*Your instructions*
Leave out the pictures and set down the rest of the listing below word for word.

*Data*

========

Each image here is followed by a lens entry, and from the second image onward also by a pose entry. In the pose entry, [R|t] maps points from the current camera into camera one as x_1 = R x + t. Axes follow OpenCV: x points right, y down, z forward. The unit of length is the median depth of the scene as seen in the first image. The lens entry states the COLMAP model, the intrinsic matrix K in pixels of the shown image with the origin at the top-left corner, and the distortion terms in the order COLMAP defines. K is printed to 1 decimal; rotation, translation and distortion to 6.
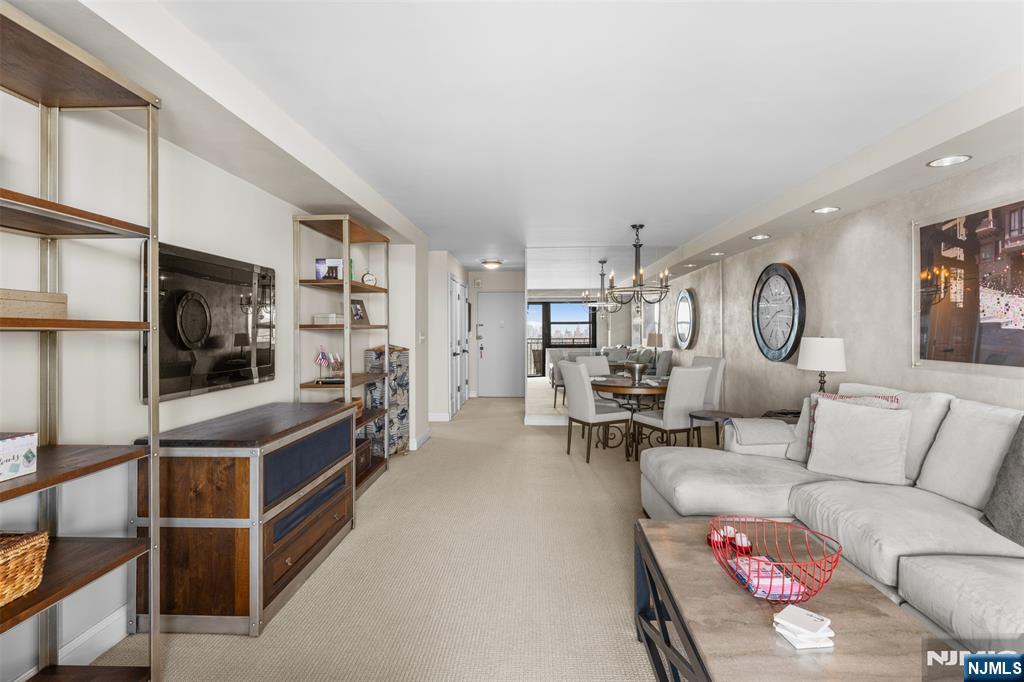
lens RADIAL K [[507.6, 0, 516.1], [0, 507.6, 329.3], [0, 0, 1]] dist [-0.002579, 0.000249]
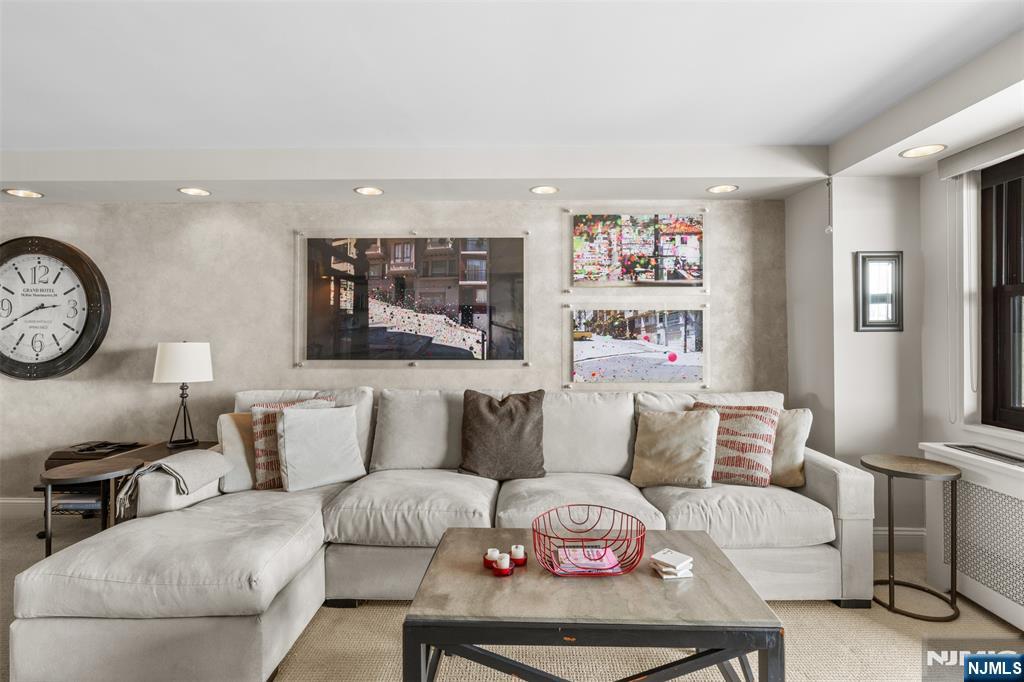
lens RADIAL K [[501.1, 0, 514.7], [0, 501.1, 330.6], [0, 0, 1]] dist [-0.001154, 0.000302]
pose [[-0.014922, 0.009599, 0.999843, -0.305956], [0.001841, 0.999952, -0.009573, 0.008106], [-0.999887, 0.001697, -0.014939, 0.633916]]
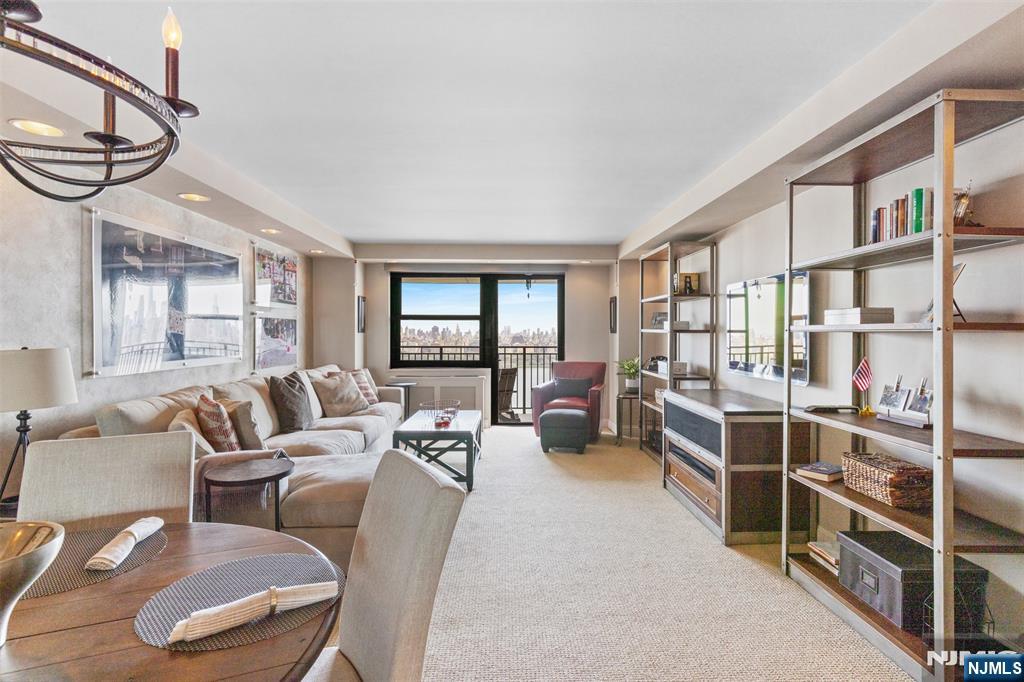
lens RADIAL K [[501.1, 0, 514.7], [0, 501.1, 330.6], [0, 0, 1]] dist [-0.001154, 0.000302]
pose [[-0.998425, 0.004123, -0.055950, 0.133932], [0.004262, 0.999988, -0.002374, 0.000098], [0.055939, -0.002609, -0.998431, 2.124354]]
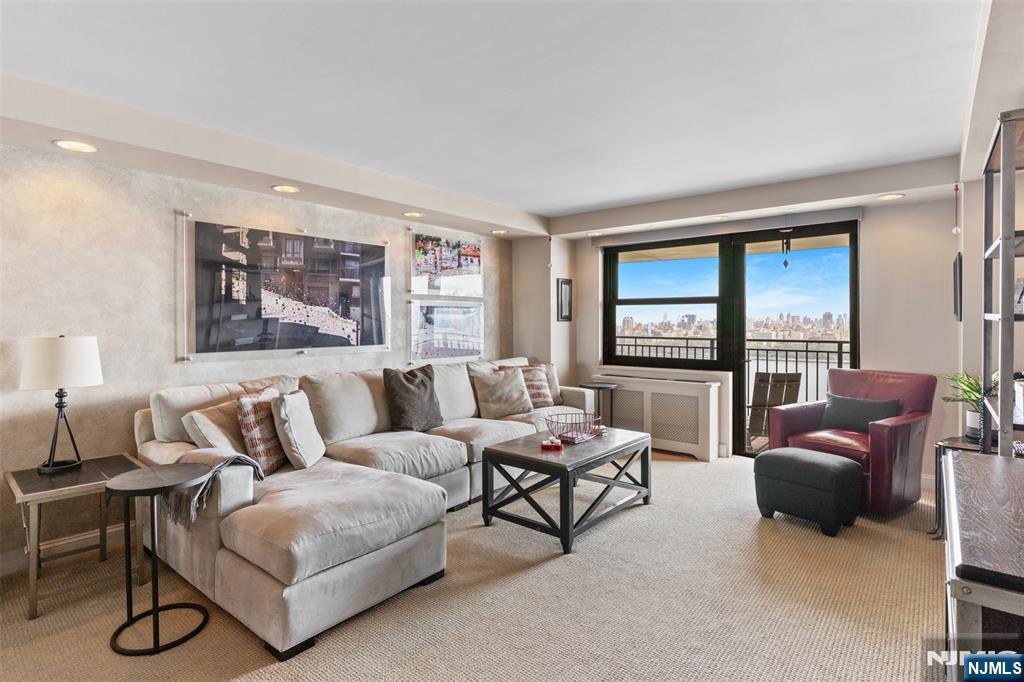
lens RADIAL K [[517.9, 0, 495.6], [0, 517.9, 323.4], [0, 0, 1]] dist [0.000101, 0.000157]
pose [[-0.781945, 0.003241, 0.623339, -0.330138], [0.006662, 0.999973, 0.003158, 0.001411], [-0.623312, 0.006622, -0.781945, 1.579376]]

========

*Written solution*
Each image here is followed by a lens entry, and from the second image onward also by a pose entry. In the pose entry, [R|t] maps points from the current camera into camera one as x_1 = R x + t. Axes follow OpenCV: x points right, y down, z forward. The unit of length is the median depth of the scene as seen in the first image. The lens entry states the COLMAP model, the intrinsic matrix K in pixels of the shown image with the origin at the top-left corner, and the distortion terms in the order COLMAP defines. K is printed to 1 decimal; rotation, translation and distortion to 6.
lens RADIAL K [[507.6, 0, 516.1], [0, 507.6, 329.3], [0, 0, 1]] dist [-0.002579, 0.000249]
lens RADIAL K [[501.1, 0, 514.7], [0, 501.1, 330.6], [0, 0, 1]] dist [-0.001154, 0.000302]
pose [[-0.014922, 0.009599, 0.999843, -0.305956], [0.001841, 0.999952, -0.009573, 0.008106], [-0.999887, 0.001697, -0.014939, 0.633916]]
lens RADIAL K [[501.1, 0, 514.7], [0, 501.1, 330.6], [0, 0, 1]] dist [-0.001154, 0.000302]
pose [[-0.998425, 0.004123, -0.055950, 0.133932], [0.004262, 0.999988, -0.002374, 0.000098], [0.055939, -0.002609, -0.998431, 2.124354]]
lens RADIAL K [[517.9, 0, 495.6], [0, 517.9, 323.4], [0, 0, 1]] dist [0.000101, 0.000157]
pose [[-0.781945, 0.003241, 0.623339, -0.330138], [0.006662, 0.999973, 0.003158, 0.001411], [-0.623312, 0.006622, -0.781945, 1.579376]]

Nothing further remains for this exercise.